▸ TEXT SECTION:
____________________

We live in a world of incredible abundance. We have stores packed to the gills with things we don’t need but still want, foods to tempt every palate, and homes designed for comfort and retreat. And yet…still we want and seek more. And maybe we wonder if this is the Abundant Life Jesus promised…or if the abundance we find in Aisle 40 might actually be masking our poverty of spirit. Are we the ones the prophet calls out for spending our money and labor for things that do not satisfy?

It’s a hard question to think about, but it needs to be asked. Do we spend ourselves and our resources for things that do not feed our relationships with God, for things that do not advance God’s kingdom? Do we put our attention everywhere except for the part of our lives that could help us bear fruit? Could it be that when God says “my thoughts are higher than your thoughts” God is referencing our tendency to accumulate stuff and satisfy our immediate desires rather than looking toward the bigger picture and what is really needful?

____________________

▸ MATERIAL:

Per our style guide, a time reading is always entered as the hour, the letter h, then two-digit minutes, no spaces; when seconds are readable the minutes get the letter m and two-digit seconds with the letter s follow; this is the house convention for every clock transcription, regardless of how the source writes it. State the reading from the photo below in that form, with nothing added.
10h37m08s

____________________

▸ SET TASKS:
1. In the passage about abundance, which aisle number is mentioned?
2. Retype part of the passage about abundance word for word, beginning at the words "We live in a" and stopping after "do not satisfy?".
3. Please extend the passage about abundance, picking up after its final sentence.

▸ EXERCISE RESULTS:
1. Aisle 40.

2.
We live in a world of incredible abundance. We have stores packed to the gills with things we don’t need but still want, foods to tempt every palate, and homes designed for comfort and retreat. And yet…still we want and seek more. And maybe we wonder if this is the Abundant Life Jesus promised…or if the abundance we find in Aisle 40 might actually be masking our poverty of spirit. Are we the ones the prophet calls out for spending our money and labor for things that do not satisfy?

3.
We all know that when we see an iceberg, we see only about 10% of it. 90% of the iceberg is below the surface. While the above-to-below ground ratio is a little different for a tree, the ratio still holds when it comes to nurturing the tree. You’ll notice that in Jesus’ parable the gardener doesn’t say “let me pet the branches and spray the leaves”—he needs to dig around the roots and put fertilizer on the ground. He needs to nurture the part of the tree we can’t see, because that’s where the tree gets its food and its strength. Nurturing those roots may mean exposing them a little bit. It may mean dealing with manure, which is smelly and difficult work, gross to think about, but is the best food in the long run. If the roots aren’t strong and healthy, and if they don’t have anything good to eat, they can’t pass the nutrients and water to the rest of the tree and the tree can’t become what it’s made to be: fruit bearing.

I’m reminded of a science experiment I did in fifth grade. I carefully painted two pots, filled them with soil, and planted bulbs. Just as the shoots began to appear, I started watering one of them with one of my favorite things as a kid: red kool-aid. The other one I watered normally. To my surprise, the kool-aid plant stopped growing and was just a withered shoot until the end of the experiment. Fed only with sugar and red number 40, it never grew into the flower it was meant to become. The other grew up and was a beautiful pot of flowers that brought color to our classroom for weeks.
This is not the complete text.